New York Subway Advertising Company
Kauffer's work for the New York Subway Advertising Company hearkens back to his posters for the London Underground, but while his posters for his earlier client advertised destinations, his designs in New York advertised the poster space itself. Kauffer was among a number of notable artists to produce posters for the New York Subway Advertising Company’s 1947 campaign, including Herbert Bayer, Lester Beall, and Paul Rand.
Airlines
In 1943, Kauffer met the advertising agent Bernard Waldman, who became the last great friend and patron of his career. Waldman helped Kauffer secure a major commission with American Airlines, for which Kauffer produced over thirty posters advertising destinations in the United States and abroad; he also produced eight posters for Pan Am.
Legacy
Portfolio magazine (1950)
Four years before Kauffer’s death, he was featured in the first issue of the short-lived graphic design magazine Portfolio (1950-1951; complete in three issues, nos. 1-3).

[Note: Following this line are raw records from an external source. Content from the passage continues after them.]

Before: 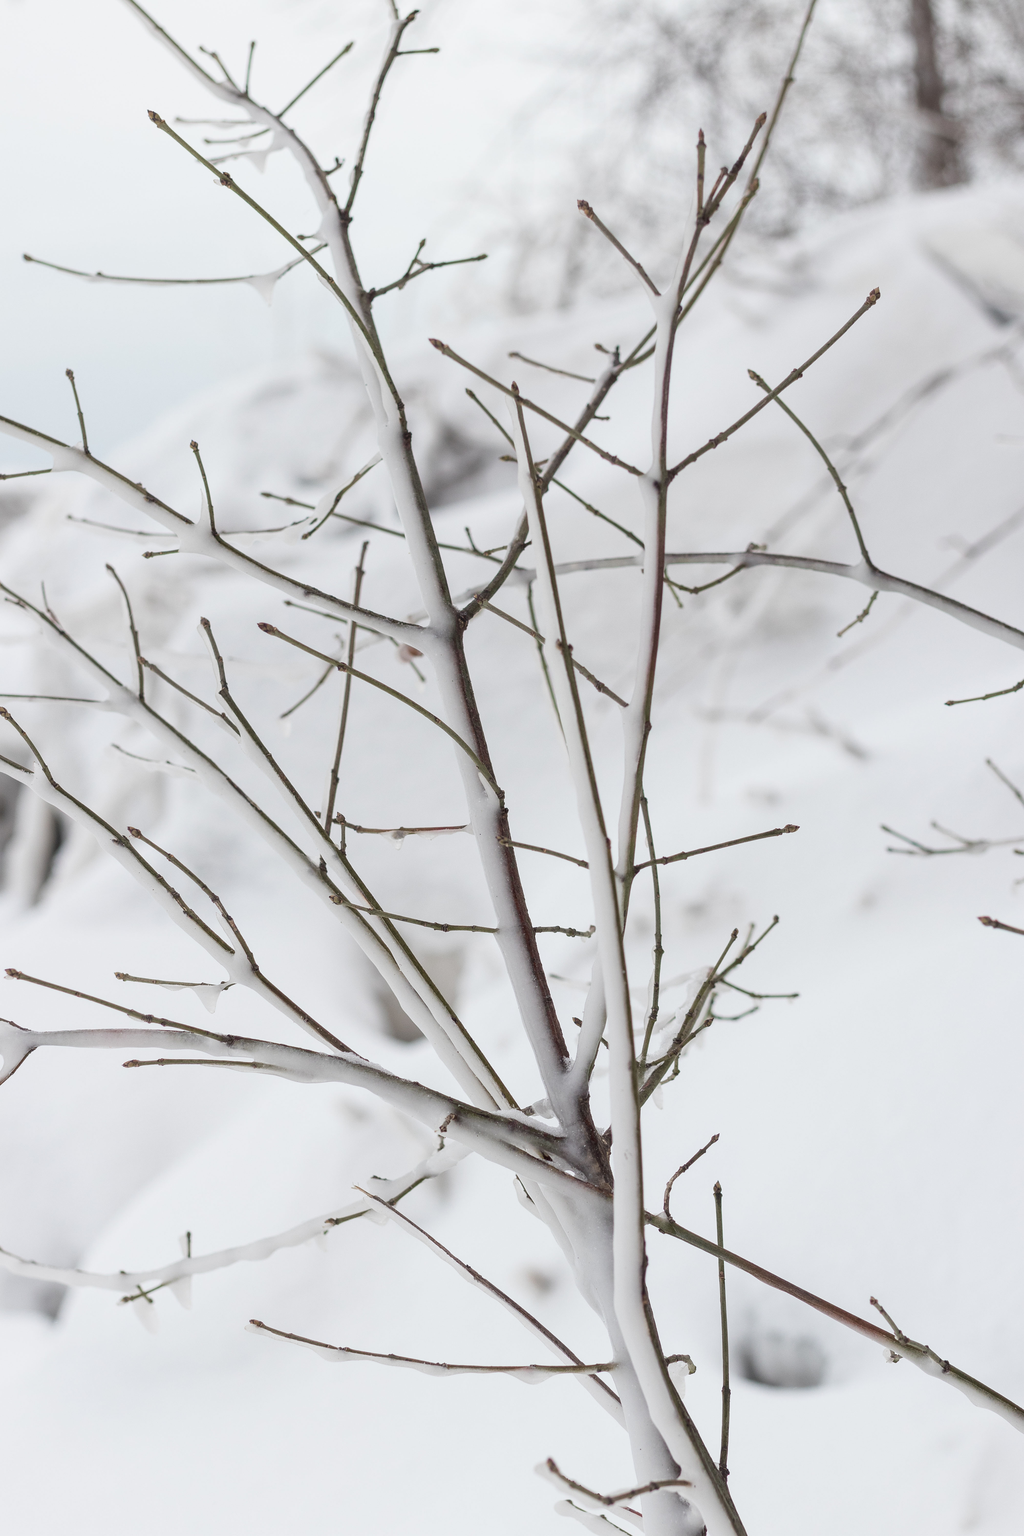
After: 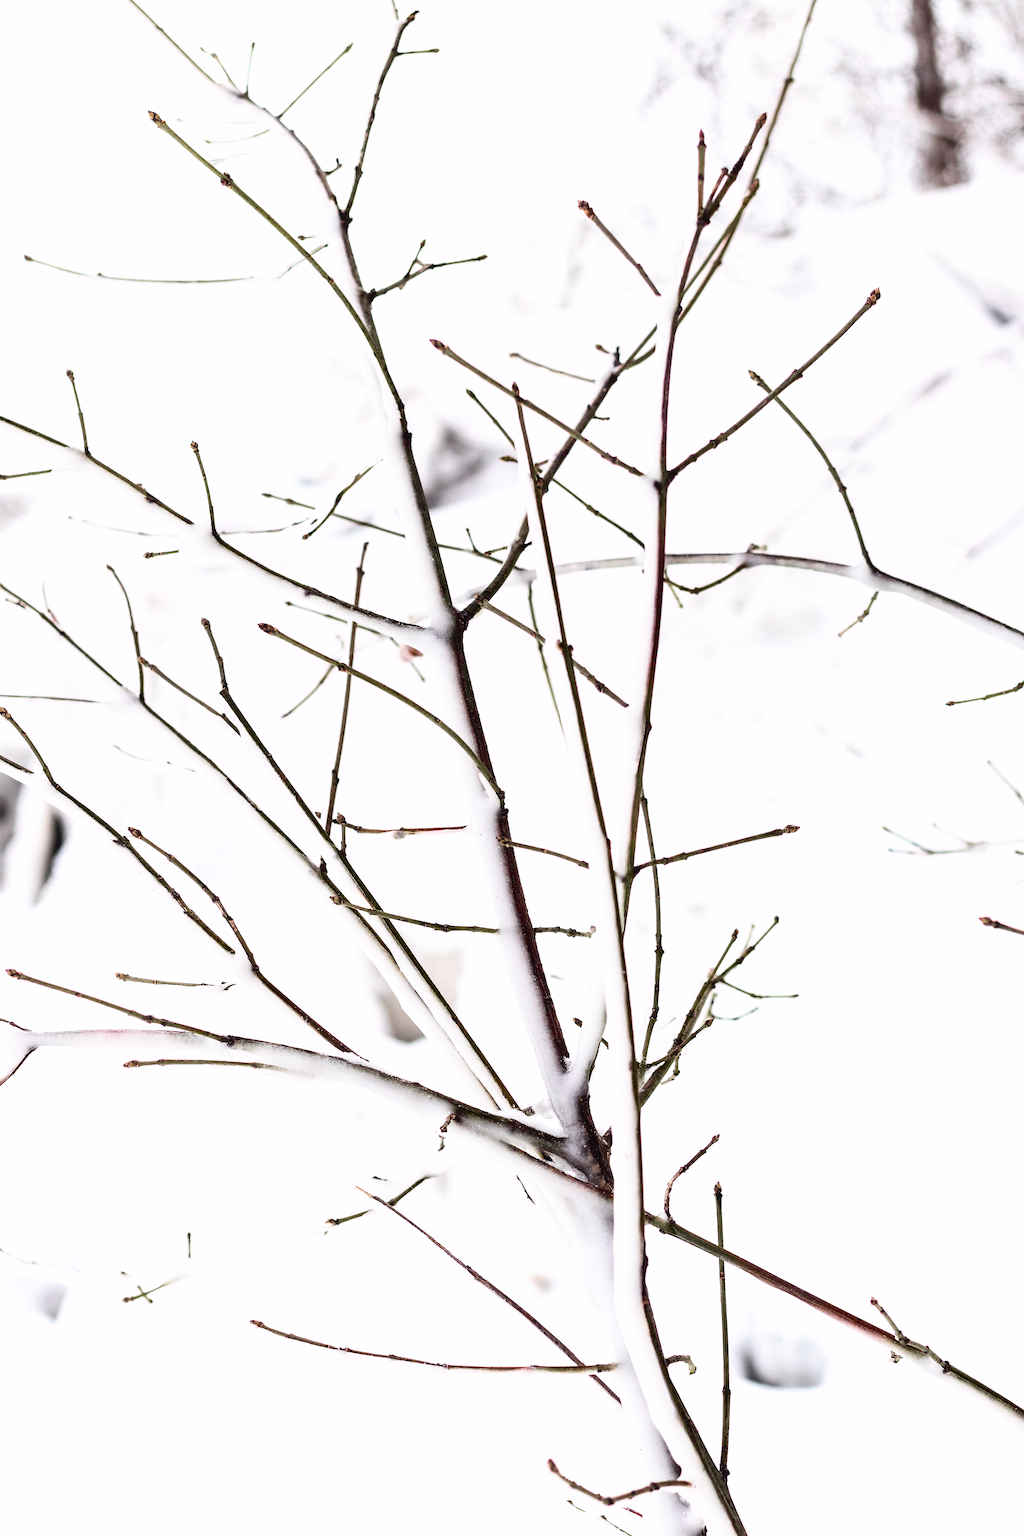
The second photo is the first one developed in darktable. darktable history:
filmic rgb: black relative exposure -8.7 EV, white relative exposure 2.7 EV, threshold 3 EV, target black luminance 0%, hardness 6.25, latitude 76.53%, contrast 1.326, shadows ↔ highlights balance -0.349%, preserve chrominance no, color science v4 (2020), enable highlight reconstruction true
tone curve: curves: ch0 [(0, 0.036) (0.119, 0.115) (0.461, 0.479) (0.715, 0.767) (0.817, 0.865) (1, 0.998)]; ch1 [(0, 0) (0.377, 0.416) (0.44, 0.461) (0.487, 0.49) (0.514, 0.525) (0.538, 0.561) (0.67, 0.713) (1, 1)]; ch2 [(0, 0) (0.38, 0.405) (0.463, 0.445) (0.492, 0.486) (0.529, 0.533) (0.578, 0.59) (0.653, 0.698) (1, 1)], color space Lab, independent channels, preserve colors none
tone equalizer: -8 EV -0.75 EV, -7 EV -0.7 EV, -6 EV -0.6 EV, -5 EV -0.4 EV, -3 EV 0.4 EV, -2 EV 0.6 EV, -1 EV 0.7 EV, +0 EV 0.75 EV, edges refinement/feathering 500, mask exposure compensation -1.57 EV, preserve details no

The journal’s art director, Alexey Brodovitch, also art director of Harper's Bazaar, chose to highlight Kauffer's work with an essay by editor Frank Zachary, a portrait of Kauffer by photographer Arnold Newman, and generous reproductions showing different stages of Kauffer's design process.
E. McKnight Kauffer Memorial Exhibition catalogue (1955)
A year after Kauffer's death, a memorial exhibition of his work was held at the Victoria and Albert Museum in London, presented by the Society of Industrial Artists with the support of the Royal Society of Arts. The private viewing was opened with remarks by Kauffer's close friend, the poet T. S. Eliot.